[[ Input data open ]]

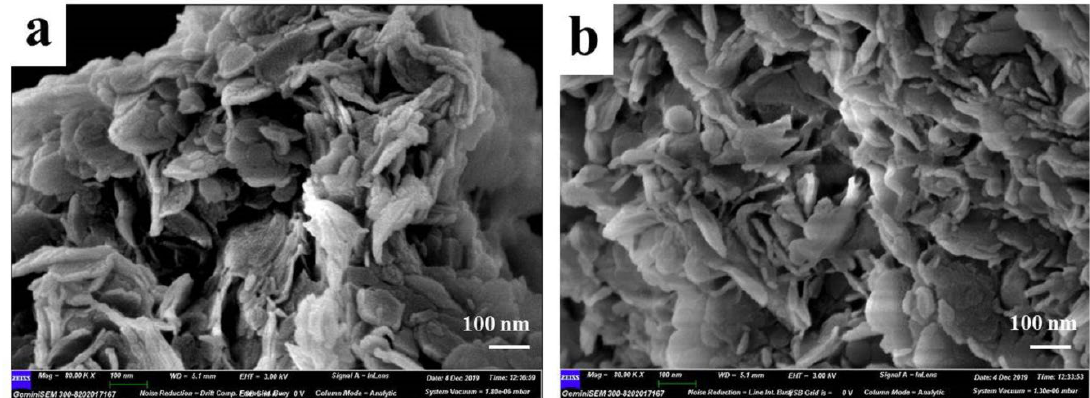
Figure 3. SEM images of ( a ) TM LDHs and ( b ) QM LDHs.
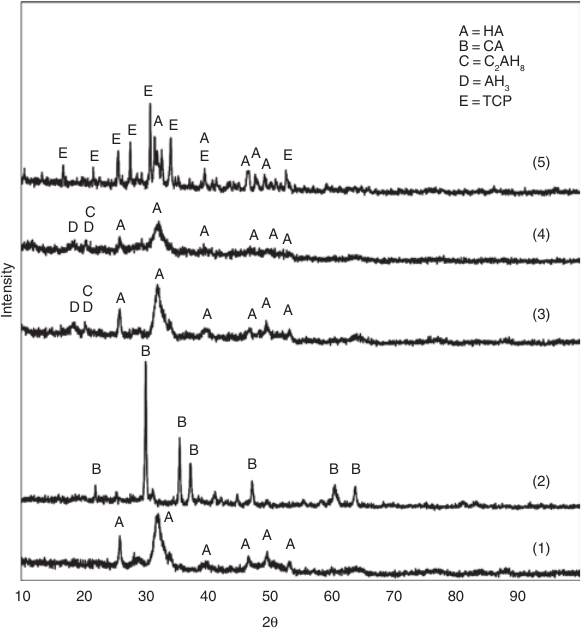
Figure 1: XRD patterns for HA (1), CA, (2) and nanocomposites syn- thesized by method 1 (3), method 2 (4), and method 3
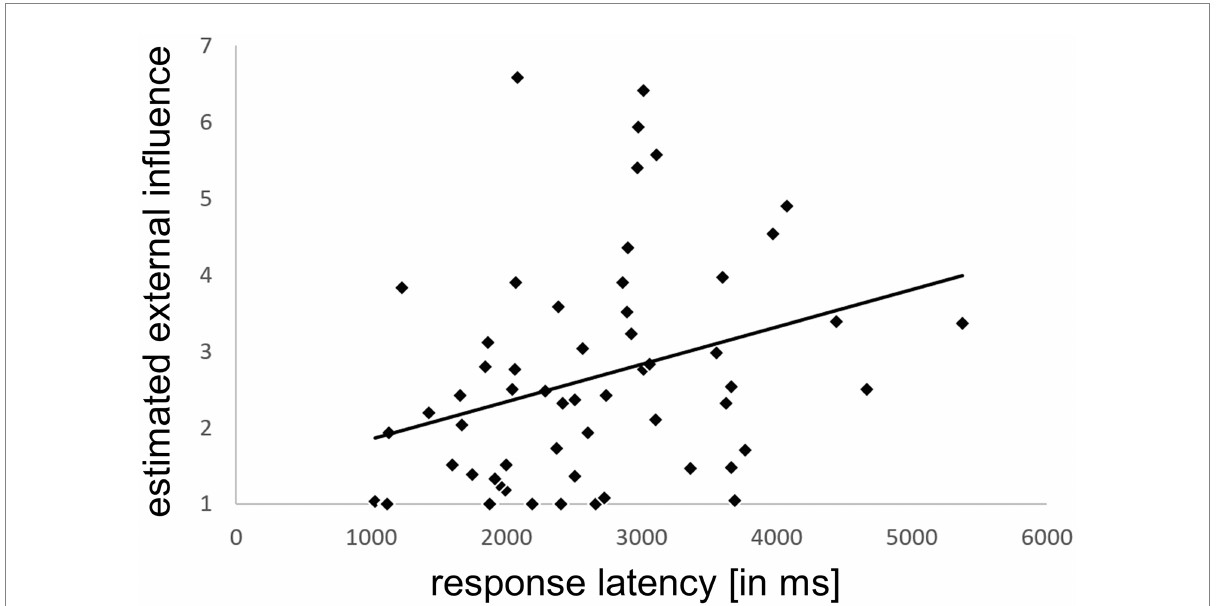
FIGURE 6 Correlation of the estimated external influence with response latency. The average external influence rating per participant correlated significantly with the corresponding average response latency for estimating this influence (across all four conditions). Due to non-normally distributed data nonparametric testing was performed ( r S = 0.392, p = 0.002). ms = milliseconds.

[[ Input data closed ]]

§ **Task description**: Begin at the line that contains "Figure 1: XRD" and transcribe exactly, and only, each line through the final line of the data above, both included; the pictures do not go in.

§ **Response for this exercise**:
Figure 1: XRD patterns for HA (1), CA, (2) and nanocomposites syn- thesized by method 1 (3), method 2 (4), and method 3
FIGURE 6 Correlation of the estimated external influence with response latency. The average external influence rating per participant correlated significantly with the corresponding average response latency for estimating this influence (across all four conditions). Due to non-normally distributed data nonparametric testing was performed ( r S = 0.392, p = 0.002). ms = milliseconds.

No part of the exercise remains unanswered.